Copy the lines of the data below word for word, starting at the line containing "collectors: I. Skottsberg & C. Skottsberg" and ending after the line containing "island: Mas Afuera".

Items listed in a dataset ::
========================================================================

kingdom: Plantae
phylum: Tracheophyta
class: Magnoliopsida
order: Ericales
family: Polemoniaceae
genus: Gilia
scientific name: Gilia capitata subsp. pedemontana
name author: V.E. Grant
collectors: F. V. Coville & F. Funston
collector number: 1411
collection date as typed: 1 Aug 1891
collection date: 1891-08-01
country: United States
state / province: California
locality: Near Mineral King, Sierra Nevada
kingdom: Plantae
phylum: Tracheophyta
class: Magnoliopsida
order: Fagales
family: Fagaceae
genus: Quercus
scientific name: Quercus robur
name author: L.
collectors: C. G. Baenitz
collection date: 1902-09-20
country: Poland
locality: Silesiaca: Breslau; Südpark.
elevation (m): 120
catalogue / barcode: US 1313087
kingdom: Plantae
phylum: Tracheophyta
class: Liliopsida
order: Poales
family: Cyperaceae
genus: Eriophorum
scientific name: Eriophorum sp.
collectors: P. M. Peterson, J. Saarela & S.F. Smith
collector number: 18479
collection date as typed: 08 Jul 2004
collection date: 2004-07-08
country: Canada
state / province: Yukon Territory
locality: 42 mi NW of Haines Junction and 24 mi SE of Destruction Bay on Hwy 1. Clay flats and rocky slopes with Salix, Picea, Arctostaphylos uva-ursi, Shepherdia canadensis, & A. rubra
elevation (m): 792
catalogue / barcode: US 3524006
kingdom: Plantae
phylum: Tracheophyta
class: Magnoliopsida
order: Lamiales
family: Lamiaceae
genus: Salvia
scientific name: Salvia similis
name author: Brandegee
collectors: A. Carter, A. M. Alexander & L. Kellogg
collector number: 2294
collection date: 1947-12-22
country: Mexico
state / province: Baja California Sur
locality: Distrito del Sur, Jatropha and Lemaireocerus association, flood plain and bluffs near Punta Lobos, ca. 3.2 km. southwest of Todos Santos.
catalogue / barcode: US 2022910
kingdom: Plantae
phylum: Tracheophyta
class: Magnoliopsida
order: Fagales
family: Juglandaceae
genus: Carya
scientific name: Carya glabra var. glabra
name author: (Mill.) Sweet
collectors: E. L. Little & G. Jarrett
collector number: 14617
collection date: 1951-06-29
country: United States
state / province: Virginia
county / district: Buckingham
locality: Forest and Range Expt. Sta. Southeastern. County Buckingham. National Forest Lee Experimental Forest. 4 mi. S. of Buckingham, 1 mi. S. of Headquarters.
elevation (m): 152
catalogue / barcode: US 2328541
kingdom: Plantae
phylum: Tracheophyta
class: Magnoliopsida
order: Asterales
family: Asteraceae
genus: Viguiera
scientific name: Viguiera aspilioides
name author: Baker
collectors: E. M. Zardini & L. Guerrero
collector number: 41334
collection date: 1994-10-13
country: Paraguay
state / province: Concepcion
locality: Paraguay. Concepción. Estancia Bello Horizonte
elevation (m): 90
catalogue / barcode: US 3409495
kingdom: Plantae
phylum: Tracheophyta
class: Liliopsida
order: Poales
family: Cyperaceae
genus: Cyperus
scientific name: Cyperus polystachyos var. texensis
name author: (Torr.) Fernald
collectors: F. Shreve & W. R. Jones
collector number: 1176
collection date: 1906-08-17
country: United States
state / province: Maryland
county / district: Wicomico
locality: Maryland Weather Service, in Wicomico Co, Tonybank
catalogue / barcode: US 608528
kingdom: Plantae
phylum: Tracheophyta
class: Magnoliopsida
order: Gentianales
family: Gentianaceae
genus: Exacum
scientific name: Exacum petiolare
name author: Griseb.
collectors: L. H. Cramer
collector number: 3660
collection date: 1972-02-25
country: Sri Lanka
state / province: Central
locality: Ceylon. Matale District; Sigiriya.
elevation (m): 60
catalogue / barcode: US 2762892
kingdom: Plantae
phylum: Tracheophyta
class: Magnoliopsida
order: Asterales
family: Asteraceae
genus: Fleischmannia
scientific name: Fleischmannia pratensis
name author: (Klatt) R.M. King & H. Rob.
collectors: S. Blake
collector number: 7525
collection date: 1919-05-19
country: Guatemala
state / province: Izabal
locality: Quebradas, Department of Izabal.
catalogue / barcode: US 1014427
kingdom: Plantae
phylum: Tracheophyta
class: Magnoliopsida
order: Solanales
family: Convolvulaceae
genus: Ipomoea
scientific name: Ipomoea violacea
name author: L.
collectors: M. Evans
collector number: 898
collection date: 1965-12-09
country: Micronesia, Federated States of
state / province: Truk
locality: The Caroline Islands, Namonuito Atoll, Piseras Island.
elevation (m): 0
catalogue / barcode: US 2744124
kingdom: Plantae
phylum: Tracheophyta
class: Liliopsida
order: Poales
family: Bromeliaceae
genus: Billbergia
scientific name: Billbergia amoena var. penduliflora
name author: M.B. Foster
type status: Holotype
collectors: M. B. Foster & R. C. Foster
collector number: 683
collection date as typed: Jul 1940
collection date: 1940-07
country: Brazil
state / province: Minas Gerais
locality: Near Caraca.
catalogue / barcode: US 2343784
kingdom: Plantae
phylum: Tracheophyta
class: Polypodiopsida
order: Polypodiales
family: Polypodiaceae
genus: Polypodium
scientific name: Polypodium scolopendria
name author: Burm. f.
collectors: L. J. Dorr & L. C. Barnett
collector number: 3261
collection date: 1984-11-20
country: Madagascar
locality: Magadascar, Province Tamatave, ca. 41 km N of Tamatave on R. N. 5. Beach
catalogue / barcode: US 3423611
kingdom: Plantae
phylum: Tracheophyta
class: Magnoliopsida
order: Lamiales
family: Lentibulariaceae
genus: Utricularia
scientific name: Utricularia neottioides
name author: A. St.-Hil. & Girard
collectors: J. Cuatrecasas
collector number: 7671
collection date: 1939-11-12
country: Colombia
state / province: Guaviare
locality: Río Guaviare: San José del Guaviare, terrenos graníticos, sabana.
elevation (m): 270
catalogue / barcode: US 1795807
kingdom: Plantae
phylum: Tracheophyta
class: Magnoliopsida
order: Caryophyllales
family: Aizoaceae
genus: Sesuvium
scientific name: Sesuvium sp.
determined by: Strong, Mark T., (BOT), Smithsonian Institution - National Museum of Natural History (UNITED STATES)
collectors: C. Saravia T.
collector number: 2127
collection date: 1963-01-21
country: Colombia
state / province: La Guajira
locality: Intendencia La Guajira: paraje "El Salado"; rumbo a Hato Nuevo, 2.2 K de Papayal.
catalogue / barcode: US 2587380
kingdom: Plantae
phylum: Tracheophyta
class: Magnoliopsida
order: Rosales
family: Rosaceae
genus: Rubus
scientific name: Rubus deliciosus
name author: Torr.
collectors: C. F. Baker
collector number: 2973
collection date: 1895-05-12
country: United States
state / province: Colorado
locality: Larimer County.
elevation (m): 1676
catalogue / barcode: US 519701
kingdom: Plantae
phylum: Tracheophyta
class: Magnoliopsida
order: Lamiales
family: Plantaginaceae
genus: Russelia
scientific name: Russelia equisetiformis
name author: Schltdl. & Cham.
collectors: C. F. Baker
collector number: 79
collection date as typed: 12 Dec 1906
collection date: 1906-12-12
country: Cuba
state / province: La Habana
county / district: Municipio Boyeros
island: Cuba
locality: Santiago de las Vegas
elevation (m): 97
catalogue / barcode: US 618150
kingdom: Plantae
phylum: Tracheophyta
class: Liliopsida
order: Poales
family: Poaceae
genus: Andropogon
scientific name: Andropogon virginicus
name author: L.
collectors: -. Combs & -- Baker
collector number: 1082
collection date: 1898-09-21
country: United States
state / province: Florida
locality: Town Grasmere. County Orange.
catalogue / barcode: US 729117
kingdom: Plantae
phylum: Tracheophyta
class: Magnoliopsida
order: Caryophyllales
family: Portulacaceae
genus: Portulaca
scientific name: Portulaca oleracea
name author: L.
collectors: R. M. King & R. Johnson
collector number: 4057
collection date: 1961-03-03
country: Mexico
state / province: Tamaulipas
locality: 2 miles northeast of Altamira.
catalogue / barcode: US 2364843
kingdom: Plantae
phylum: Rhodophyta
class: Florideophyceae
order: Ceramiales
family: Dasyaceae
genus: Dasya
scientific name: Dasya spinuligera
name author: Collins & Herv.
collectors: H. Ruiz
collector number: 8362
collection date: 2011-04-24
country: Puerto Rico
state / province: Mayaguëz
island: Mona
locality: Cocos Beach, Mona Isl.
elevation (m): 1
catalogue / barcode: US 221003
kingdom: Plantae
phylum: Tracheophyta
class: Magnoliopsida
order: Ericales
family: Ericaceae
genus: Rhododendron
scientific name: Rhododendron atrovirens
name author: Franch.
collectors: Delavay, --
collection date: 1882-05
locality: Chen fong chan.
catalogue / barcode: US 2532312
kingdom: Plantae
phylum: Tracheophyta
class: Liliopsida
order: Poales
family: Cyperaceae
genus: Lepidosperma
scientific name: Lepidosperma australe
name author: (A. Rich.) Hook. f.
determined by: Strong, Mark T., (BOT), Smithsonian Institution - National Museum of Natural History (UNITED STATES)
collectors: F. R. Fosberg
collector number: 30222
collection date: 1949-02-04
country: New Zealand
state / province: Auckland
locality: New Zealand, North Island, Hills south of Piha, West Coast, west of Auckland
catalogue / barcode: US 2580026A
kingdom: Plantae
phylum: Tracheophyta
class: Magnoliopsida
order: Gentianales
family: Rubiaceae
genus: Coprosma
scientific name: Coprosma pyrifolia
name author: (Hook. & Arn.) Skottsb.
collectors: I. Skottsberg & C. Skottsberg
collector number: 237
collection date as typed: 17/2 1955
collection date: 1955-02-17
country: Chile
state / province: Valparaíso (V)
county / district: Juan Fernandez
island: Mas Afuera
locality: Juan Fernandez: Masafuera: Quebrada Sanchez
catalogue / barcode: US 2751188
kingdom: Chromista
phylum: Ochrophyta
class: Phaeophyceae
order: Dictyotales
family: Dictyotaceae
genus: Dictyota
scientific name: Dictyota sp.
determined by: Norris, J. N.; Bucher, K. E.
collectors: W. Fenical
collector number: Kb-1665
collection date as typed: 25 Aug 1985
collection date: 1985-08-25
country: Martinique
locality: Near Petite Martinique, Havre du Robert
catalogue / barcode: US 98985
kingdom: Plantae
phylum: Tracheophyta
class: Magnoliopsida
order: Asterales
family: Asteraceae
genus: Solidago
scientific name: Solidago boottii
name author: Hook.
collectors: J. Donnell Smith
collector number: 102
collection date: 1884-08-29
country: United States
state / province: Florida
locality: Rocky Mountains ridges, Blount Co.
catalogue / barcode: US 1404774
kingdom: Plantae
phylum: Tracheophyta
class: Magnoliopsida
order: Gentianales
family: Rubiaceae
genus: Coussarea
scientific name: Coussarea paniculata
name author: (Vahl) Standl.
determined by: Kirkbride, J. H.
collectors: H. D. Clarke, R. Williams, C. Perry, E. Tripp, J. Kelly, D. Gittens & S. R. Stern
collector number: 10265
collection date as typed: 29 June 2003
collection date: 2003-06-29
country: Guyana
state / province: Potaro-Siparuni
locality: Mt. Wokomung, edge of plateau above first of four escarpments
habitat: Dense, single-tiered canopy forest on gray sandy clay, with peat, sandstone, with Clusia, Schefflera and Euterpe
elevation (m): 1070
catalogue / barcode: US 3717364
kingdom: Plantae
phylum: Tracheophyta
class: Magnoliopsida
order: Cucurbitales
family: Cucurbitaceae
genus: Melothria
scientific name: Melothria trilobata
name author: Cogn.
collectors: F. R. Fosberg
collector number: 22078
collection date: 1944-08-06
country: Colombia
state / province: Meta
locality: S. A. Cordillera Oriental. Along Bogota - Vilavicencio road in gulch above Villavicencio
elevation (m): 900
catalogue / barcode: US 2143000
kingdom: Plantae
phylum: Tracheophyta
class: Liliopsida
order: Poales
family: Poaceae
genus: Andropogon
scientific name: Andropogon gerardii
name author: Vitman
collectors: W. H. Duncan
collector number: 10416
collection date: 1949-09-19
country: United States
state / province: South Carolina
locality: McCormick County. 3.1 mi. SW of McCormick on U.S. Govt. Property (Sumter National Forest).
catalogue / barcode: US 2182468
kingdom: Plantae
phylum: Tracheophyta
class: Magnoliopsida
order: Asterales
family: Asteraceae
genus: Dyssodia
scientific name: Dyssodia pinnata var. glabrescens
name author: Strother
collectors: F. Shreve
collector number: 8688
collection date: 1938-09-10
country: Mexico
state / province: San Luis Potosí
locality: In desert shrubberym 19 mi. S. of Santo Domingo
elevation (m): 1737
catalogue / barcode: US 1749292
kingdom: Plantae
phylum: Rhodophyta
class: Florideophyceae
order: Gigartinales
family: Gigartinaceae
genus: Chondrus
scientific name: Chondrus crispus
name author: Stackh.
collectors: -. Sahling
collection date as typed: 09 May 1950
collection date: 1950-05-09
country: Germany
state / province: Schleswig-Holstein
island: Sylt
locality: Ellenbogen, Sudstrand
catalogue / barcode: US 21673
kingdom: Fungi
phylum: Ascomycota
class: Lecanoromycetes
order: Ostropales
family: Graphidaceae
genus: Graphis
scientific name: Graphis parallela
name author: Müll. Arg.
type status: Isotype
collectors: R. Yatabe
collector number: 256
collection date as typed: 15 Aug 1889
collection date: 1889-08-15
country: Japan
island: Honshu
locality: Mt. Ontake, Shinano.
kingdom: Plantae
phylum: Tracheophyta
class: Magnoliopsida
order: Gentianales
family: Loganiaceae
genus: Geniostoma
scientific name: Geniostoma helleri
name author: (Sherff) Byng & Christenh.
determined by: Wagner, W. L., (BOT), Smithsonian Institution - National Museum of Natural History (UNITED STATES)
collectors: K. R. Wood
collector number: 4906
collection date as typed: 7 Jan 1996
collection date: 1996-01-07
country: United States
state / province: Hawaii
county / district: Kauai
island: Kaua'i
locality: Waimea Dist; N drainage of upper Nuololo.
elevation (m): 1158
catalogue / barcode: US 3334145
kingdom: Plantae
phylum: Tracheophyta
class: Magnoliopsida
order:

========================================================================

REPLY ::
collectors: I. Skottsberg & C. Skottsberg
collector number: 237
collection date as typed: 17/2 1955
collection date: 1955-02-17
country: Chile
state / province: Valparaíso (V)
county / district: Juan Fernandez
island: Mas Afuera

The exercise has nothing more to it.